■ **TASK TO CARRY OUT**:
Write out the following listing's lines from the one with "Размышления" to the one with "6-18 mesiacov", exactly, with both included and no others.

________

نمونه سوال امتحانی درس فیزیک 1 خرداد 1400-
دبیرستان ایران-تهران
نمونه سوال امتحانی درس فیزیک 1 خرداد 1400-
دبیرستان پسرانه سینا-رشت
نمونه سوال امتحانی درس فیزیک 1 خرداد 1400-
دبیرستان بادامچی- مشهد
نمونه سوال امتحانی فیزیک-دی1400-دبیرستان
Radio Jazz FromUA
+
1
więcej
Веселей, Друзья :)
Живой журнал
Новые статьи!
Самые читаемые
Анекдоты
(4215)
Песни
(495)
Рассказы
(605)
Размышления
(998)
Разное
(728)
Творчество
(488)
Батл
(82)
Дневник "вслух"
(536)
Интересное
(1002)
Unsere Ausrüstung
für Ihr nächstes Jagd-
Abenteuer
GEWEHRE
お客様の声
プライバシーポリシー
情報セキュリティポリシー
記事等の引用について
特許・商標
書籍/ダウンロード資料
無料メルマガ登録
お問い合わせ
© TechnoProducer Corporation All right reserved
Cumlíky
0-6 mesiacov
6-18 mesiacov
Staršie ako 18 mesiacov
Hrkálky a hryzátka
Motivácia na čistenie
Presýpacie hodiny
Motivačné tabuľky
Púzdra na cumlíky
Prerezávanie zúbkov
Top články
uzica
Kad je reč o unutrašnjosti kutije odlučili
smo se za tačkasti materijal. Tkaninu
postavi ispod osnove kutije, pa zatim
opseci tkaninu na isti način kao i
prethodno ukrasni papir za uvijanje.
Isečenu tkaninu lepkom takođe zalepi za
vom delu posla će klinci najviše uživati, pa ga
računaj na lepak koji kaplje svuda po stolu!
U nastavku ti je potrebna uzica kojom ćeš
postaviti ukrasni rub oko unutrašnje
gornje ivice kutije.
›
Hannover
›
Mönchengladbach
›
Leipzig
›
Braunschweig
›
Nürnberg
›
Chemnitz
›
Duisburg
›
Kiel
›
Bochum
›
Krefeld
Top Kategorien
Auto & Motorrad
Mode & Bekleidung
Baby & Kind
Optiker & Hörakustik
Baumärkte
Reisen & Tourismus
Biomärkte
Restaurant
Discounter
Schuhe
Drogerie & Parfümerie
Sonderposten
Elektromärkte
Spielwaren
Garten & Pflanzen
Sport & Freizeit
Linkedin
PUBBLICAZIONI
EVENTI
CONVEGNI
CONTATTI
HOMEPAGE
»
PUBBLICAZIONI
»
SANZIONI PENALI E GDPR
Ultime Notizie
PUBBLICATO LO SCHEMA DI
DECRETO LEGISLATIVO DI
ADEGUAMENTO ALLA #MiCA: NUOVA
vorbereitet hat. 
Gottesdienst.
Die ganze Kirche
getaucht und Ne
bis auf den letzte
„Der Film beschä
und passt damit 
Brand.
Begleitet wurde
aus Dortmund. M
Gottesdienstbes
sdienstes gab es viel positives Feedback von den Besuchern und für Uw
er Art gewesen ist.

________

■ **SOLVED PROBLEM**:
Размышления
(998)
Разное
(728)
Творчество
(488)
Батл
(82)
Дневник "вслух"
(536)
Интересное
(1002)
Unsere Ausrüstung
für Ihr nächstes Jagd-
Abenteuer
GEWEHRE
お客様の声
プライバシーポリシー
情報セキュリティポリシー
記事等の引用について
特許・商標
書籍/ダウンロード資料
無料メルマガ登録
お問い合わせ
© TechnoProducer Corporation All right reserved
Cumlíky
0-6 mesiacov
6-18 mesiacov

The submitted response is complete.